• Текст для изучения:
○ ○ ○ ○
--

Хорошая бацилла от Любови Казарновской

Как оперное пение соединить с человеческой жизнью

«Когда я увидела в сцене бала, что Татьяна и Онегин не могут станцевать вальс из-за того, что у Татьяны не позволяет грудь, а у Онегина — живот, я выскочила из зала с ревом»

7 мая 2008, №17 (47)
размер текста: aaa

Как вы узнали, что музыка — это ваша судьба?

Я пела. Вот сколько себя помню, все время пела — пела все, что слышала. Я еще не ходила, мне было 10 месяцев, и на звук «а» или какой-то мне одной ведомый звук я воспроизводила все, что слышала. Видимо, эта потребность в мелодии, в ее выражении во мне была всегда. И я думаю, что это самое правильное. У ребенка потребность воспроизводить мелодию, если он музыкальный, возникает очень рано. Мой сын, еще будучи во мне, когда я была на седьмом-восьмом-девятом месяце беременности (я очень долго пела, работала до конца восьмого месяца), удивительно себя вел. Последний мой контракт был в Испании — «Реквием» Верди в Мадриде. И там солисты поют поочередно. Когда я садилась, он просто хулиганил со страшной силой — у меня платье гуляло во все стороны. А как только я начинала петь и особенно вот эти совершенно невероятные места в «Реквиеме» Верди — «Освободи меня, Боже» (Libera me, Domine) — он затихал, и во мне была полная тишина и какое-то умиротворение. То есть они там внутри все слышат. И мало того что слышат, они вибрируют вместе с тобой в этих вибрациях. И когда он родился, он был у нас достаточно спокойный парень, но когда мы ставили Моцарта и Верди, у него была блаженная улыбка на лице. Ну, что эта кроха понимает? Но он лежал тихо-тихо, и у него такое было выражение, как будто он не здесь, и мы вообще его не слышали и не видели. Они воспринимают и слышат намного больше, чем мы думаем.



Что вы считаете самой большой победой в вашей судьбе, карьере? Вашей человеческой победой?
○ ○ ○ ○
• Задания для выполнения:
- a) Приведите отрывок интервью об оперном пении от «Как оперное пение» до «это ваша судьба?», подставив «танго» вместо «вальс».
- b) Продолжите интервью об оперном пении после его последней фразы.

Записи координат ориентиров
○ ○ ○ ○
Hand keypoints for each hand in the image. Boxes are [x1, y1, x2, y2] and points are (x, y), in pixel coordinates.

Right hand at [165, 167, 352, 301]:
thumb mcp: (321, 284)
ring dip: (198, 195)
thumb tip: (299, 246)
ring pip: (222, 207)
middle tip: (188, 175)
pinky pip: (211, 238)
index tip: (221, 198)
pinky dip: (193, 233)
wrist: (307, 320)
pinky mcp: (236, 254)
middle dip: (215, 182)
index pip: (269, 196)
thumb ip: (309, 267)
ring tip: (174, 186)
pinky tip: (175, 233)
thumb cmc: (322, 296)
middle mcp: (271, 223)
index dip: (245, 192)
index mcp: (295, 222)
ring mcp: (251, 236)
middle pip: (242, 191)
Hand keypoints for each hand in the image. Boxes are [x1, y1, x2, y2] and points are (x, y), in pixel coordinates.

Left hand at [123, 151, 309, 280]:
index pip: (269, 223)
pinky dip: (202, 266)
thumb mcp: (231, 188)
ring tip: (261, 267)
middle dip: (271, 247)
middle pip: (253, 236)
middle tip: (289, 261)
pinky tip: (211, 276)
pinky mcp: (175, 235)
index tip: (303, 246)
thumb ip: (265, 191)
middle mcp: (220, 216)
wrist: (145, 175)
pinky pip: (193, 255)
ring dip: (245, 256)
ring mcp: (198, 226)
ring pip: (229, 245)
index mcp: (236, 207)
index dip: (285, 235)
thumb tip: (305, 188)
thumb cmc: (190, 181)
○ ○ ○ ○
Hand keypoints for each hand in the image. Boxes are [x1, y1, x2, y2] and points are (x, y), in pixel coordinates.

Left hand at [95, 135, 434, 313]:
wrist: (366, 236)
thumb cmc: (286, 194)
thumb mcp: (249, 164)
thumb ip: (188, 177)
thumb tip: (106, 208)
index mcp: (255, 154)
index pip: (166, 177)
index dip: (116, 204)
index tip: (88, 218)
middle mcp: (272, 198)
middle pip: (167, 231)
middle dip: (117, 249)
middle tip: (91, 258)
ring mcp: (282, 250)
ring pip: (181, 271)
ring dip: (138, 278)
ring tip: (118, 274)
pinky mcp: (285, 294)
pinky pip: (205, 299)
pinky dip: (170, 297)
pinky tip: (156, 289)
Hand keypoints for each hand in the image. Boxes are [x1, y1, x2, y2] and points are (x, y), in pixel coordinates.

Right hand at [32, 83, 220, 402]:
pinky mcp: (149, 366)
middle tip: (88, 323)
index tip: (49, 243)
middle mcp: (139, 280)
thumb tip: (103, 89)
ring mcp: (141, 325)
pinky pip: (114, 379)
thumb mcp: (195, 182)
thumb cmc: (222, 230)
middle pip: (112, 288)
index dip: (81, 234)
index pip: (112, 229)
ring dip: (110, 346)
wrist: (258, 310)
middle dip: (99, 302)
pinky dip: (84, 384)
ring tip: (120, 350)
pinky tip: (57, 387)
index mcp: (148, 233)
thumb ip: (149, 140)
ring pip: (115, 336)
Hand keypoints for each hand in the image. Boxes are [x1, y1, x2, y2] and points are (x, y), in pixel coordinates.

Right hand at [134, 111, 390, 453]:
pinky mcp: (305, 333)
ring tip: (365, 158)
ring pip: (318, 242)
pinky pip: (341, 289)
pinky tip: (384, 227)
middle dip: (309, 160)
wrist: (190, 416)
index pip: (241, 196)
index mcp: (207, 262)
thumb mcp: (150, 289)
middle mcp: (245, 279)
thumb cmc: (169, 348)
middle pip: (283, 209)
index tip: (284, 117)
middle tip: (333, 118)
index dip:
○ ○ ○ ○
• Результаты:
- a)
Как оперное пение соединить с человеческой жизнью

«Когда я увидела в сцене бала, что Татьяна и Онегин не могут станцевать танго из-за того, что у Татьяны не позволяет грудь, а у Онегина — живот, я выскочила из зала с ревом»

7 мая 2008, №17 (47)
размер текста: aaa

Как вы узнали, что музыка — это ваша судьба?

- b)
У меня был год, когда умерла моя мама. Умерла довольно молодой. Тогда только началась моя карьера на Западе, и у меня был какой-то внутренний срыв. После смерти мамы я заболела бронхиальной астмой. Я вообще не могла музыку слышать: все было связано с ней, она была моим очень большим другом и помощником и каким-то сотворцом. Все мои самые важные контракты — и в Венской опере, где была «Сила судьбы», и в Метрополитен «Онегин», и в Чикаго «Трубадур» — это все оперы, которые делались при ней, я начинала петь, и у меня вставал комок в горле. В общем, я год не пела. И я решила, что больше к пению не вернусь. И тогда мой муж и моя пианистка меня каждый день убеждали: ну, давай две нотки споем, ну три, ну фразу — пусть в тебе опять проснется этот интерес, эта любовь к тому делу, которым ты занимаешься и которому отдана твоя душа. Я говорила: «Нет, не хочу, не могу». И все-таки в какой-то момент вдруг я начала понимать, что я, как мой сын говорил, «и Белоснежка изила» (ожила) — вдруг я «изила». И действительно, сначала была фраза, потом была ария, потом была партия. И я поняла, что не имею права, что Господь мне отпустил дар и талант, как же я могу так им разбрасываться — вот не хочу петь и не буду! Нет, идти на поводу у каких-то своих, может быть, эгоистических чувств и интересов я не имею права. Это была моя очень большая человеческая и творческая победа, когда я себе сказала: «Я выйду на сцену. Я буду продолжать петь, несмотря на свою внутреннюю боль, несмотря ни на что». И я вышла на какой-то совершенно новый для себя человеческий и творческий этап — я стала другая. Из талантливой девушки, талантливой молодой певицы я превратилась в профессионала. Я поняла, что меня не сломить, я могу идти вперед несмотря и вопреки. И сейчас я знаю, что я не «на глиняных ногах», что меня не сделал никакой продюсер, импресарио, дирижер — я сама, «сам с усам», и это очень важно. 

Мне кажется, что в России существует традиция восприятия оперы как некоего имперского, монархического жанра. И оперная певица — это всегда что-то очень триумфальное, напыщенное. Рассказывают, как одна актриса Большого театра еще в глубоко советские времена ходила зимой по Москве в роскошной шубе, у которой на воротнике был государственный орден.

Да, может быть, есть такой стереотип оперной певицы, но он сегодня разрушен. Я как раз абсолютно не понимаю этого, и мне кажется, что это глупо. Раньше могла вот такого размера певица выйти на сцену и просто красивые звуки издавать — такая была культура оперы в XVIII веке, в эпоху кастратов.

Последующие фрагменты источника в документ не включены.